Tuesday 28 June 2016

Mis-translators

You have to be careful of those who reason ONLY in their local languages. They are easily offended because they interpret your English comments in their language, say Yoruba, and this sends the wrong message across to them that they have been insulted.

For example, Say to one of them: 'You are talking nonsense'. In English, nonsense means words spoken or written that makes no meaning or that is out of point.
If this is decoded in Yoruba it will mean 'E n soro bi eniti ko lopolo' or 'E n soro ti ko mu lakaaye dani'.
This is highly offensive especially to somebody older. Even if you respectfully add 'sir' to your statement, Won si ma binu buruku!

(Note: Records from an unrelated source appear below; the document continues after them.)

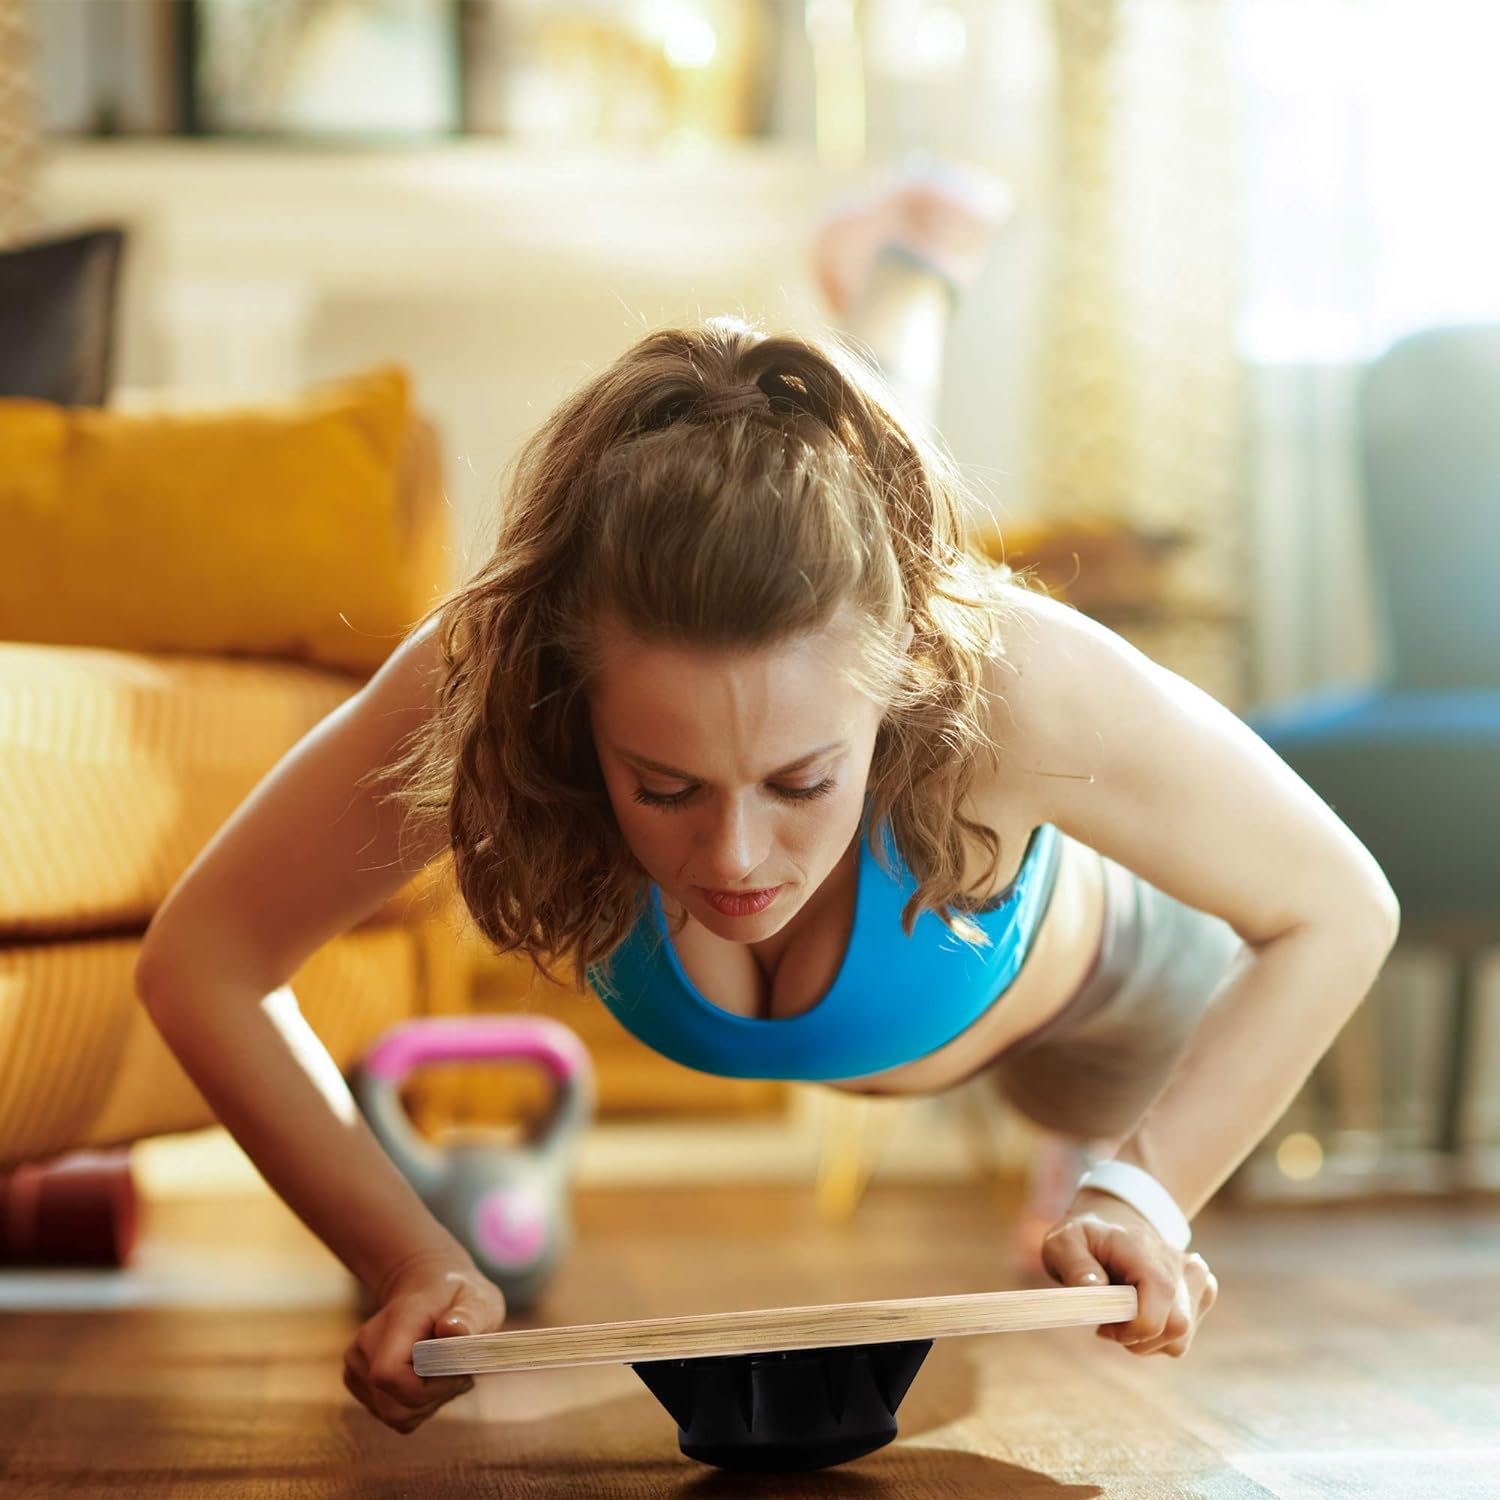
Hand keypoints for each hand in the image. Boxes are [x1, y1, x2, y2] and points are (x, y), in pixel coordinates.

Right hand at [343, 1252, 506, 1432]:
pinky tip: (431, 1378)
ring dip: (429, 1403)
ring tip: (446, 1371)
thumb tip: (452, 1330)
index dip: (426, 1388)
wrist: (429, 1288)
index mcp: (396, 1321)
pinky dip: (417, 1405)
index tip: (456, 1369)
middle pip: (393, 1407)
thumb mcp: (478, 1299)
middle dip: (434, 1398)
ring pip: (395, 1416)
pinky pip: (393, 1414)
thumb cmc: (458, 1296)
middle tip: (460, 1372)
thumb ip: (469, 1317)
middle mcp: (366, 1345)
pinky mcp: (358, 1382)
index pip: (388, 1375)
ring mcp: (357, 1365)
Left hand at [1039, 1189, 1217, 1357]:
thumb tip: (1095, 1291)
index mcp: (1147, 1253)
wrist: (1114, 1217)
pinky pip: (1186, 1334)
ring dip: (1148, 1341)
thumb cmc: (1086, 1236)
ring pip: (1182, 1338)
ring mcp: (1196, 1276)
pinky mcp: (1202, 1289)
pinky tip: (1141, 1314)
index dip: (1129, 1331)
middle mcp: (1180, 1264)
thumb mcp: (1064, 1243)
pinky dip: (1160, 1337)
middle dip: (1138, 1340)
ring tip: (1123, 1317)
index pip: (1156, 1313)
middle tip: (1109, 1325)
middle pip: (1176, 1329)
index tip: (1102, 1326)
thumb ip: (1076, 1267)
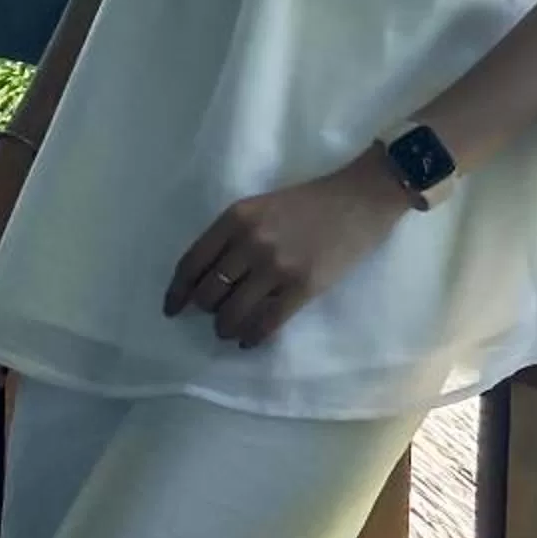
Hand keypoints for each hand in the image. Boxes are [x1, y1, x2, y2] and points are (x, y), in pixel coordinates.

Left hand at [166, 154, 413, 348]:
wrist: (364, 197)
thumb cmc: (313, 200)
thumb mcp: (263, 205)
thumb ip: (235, 234)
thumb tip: (211, 277)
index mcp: (237, 218)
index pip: (192, 263)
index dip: (177, 292)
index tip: (172, 308)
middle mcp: (251, 242)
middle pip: (209, 292)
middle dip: (207, 310)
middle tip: (216, 313)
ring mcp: (278, 266)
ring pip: (232, 313)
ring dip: (225, 328)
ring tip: (230, 330)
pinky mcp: (304, 286)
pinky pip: (266, 323)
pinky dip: (252, 337)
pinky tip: (249, 340)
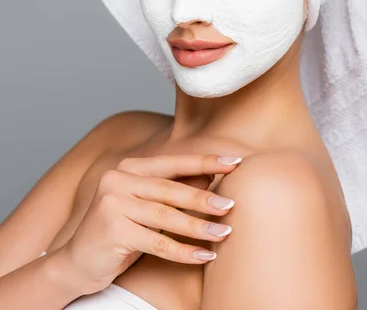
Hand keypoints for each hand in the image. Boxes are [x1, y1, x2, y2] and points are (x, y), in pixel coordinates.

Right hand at [57, 154, 241, 294]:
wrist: (76, 262)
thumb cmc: (119, 231)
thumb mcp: (147, 207)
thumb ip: (172, 191)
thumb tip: (211, 179)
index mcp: (129, 168)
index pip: (173, 163)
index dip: (205, 162)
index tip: (234, 161)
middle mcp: (118, 179)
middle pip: (170, 189)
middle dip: (204, 198)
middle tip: (231, 204)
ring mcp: (112, 204)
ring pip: (165, 216)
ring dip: (198, 226)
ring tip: (224, 232)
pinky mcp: (112, 230)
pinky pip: (156, 242)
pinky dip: (183, 251)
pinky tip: (204, 256)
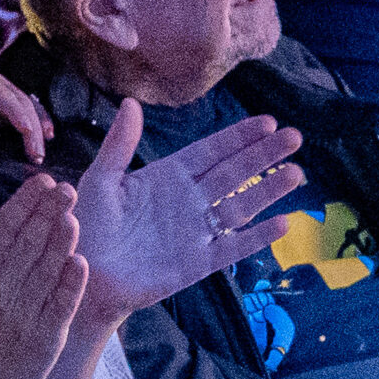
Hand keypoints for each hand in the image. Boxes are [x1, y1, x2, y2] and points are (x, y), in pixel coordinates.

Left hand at [0, 68, 51, 159]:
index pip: (4, 98)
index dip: (17, 113)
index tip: (28, 131)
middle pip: (21, 103)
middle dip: (32, 128)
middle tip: (36, 155)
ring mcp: (5, 92)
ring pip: (29, 106)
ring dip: (39, 128)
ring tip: (40, 153)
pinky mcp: (9, 103)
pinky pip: (30, 110)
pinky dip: (40, 122)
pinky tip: (48, 135)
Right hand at [0, 174, 86, 378]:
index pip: (6, 226)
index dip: (27, 201)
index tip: (46, 180)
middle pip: (28, 243)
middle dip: (48, 214)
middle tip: (69, 189)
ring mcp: (21, 312)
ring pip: (45, 271)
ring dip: (61, 243)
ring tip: (73, 217)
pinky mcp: (43, 336)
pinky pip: (59, 305)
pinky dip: (70, 285)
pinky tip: (80, 263)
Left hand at [69, 101, 303, 324]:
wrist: (83, 275)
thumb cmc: (86, 226)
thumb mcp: (100, 180)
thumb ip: (119, 145)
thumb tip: (131, 103)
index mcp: (168, 176)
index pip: (212, 151)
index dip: (239, 136)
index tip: (268, 121)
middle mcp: (188, 200)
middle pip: (234, 173)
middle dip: (264, 155)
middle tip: (294, 137)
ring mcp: (196, 231)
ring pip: (240, 206)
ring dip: (268, 190)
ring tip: (296, 173)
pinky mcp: (198, 262)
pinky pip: (233, 247)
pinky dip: (257, 237)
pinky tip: (282, 223)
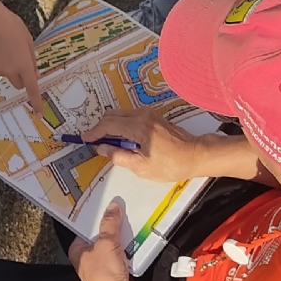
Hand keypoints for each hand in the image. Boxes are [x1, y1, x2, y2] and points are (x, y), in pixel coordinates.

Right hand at [0, 0, 42, 112]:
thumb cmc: (11, 25)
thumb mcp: (28, 40)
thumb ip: (31, 58)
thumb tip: (34, 73)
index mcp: (24, 64)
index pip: (32, 88)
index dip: (36, 101)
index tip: (39, 113)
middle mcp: (10, 71)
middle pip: (18, 83)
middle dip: (19, 76)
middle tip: (16, 60)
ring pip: (3, 75)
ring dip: (5, 67)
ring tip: (1, 48)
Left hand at [69, 202, 137, 280]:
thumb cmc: (104, 273)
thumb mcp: (106, 243)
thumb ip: (109, 223)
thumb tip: (113, 205)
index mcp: (77, 249)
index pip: (83, 225)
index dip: (93, 214)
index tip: (102, 200)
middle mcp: (87, 255)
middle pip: (99, 233)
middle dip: (109, 222)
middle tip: (119, 204)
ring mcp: (102, 262)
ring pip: (112, 241)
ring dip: (120, 233)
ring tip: (129, 214)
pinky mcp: (116, 268)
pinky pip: (122, 250)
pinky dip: (127, 243)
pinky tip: (135, 232)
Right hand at [82, 108, 199, 181]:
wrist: (195, 154)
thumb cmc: (170, 165)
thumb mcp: (142, 167)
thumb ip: (119, 156)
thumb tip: (102, 148)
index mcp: (138, 127)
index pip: (109, 125)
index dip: (94, 132)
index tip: (85, 139)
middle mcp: (141, 115)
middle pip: (112, 115)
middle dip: (100, 127)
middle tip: (94, 141)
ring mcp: (148, 113)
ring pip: (120, 114)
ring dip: (111, 125)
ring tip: (107, 142)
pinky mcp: (153, 116)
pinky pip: (130, 115)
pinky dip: (120, 124)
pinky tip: (122, 138)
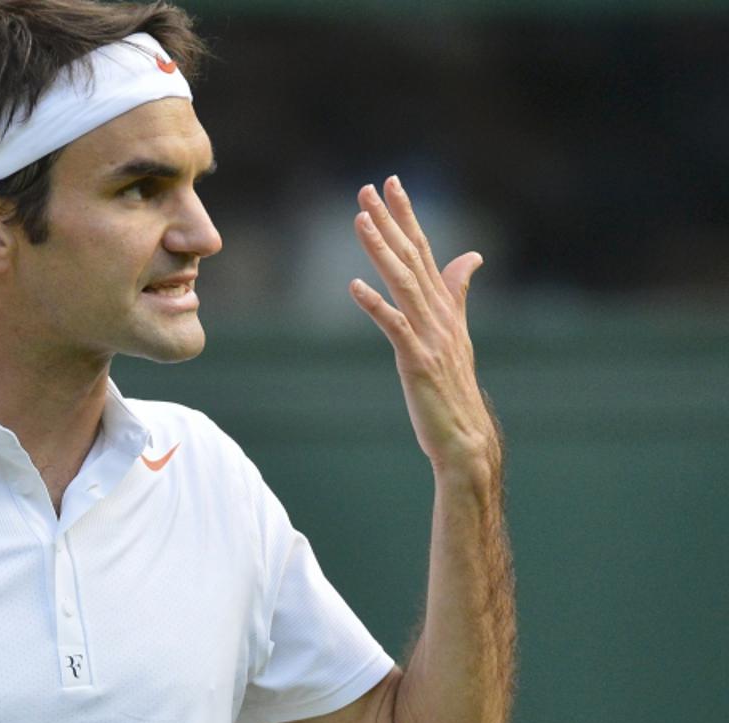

On Sunday while on our way home from church, I wanted to get an international calling card and I tried 2-3 corner shops and they didn't have. After my 2nd attempt and I returned to the car, my son said: 'Dad I think you are getting more and more terrible now and you don't know what you are doing." So I asked, haba kilode? He replied: "Because you keep starting and stopping, and going all over the place so I think you don't know what you are doing." If I were to decode this in Yoruba, the summary is that 'o ni ori mi o pe, mi o mo nkan ti mo n se'. That's a grave offence- o n soro si baba e!!! Eewo!
I understood his message and was reasonable enough to know that there was no other way he could have put it. So rather than screaming 'omo yi ma ri mi fin o....omo yi ma ri mi fin o....' I just explained to him what I was trying to do, and he said 'ok daddy'. Ce fini.

So caution is required on the part of the speaker, while reason is expected from the hearer or reader. Once you identify that they are bad at interpretation, speak the language they understand or put a disclaimer like I always do- I'M ONLY RESPONSIBLE FOR WHAT I WRITE AND NOT WHAT YOU UNDERSTAND. To the hearers, no be everything be insult. Please be reasonable.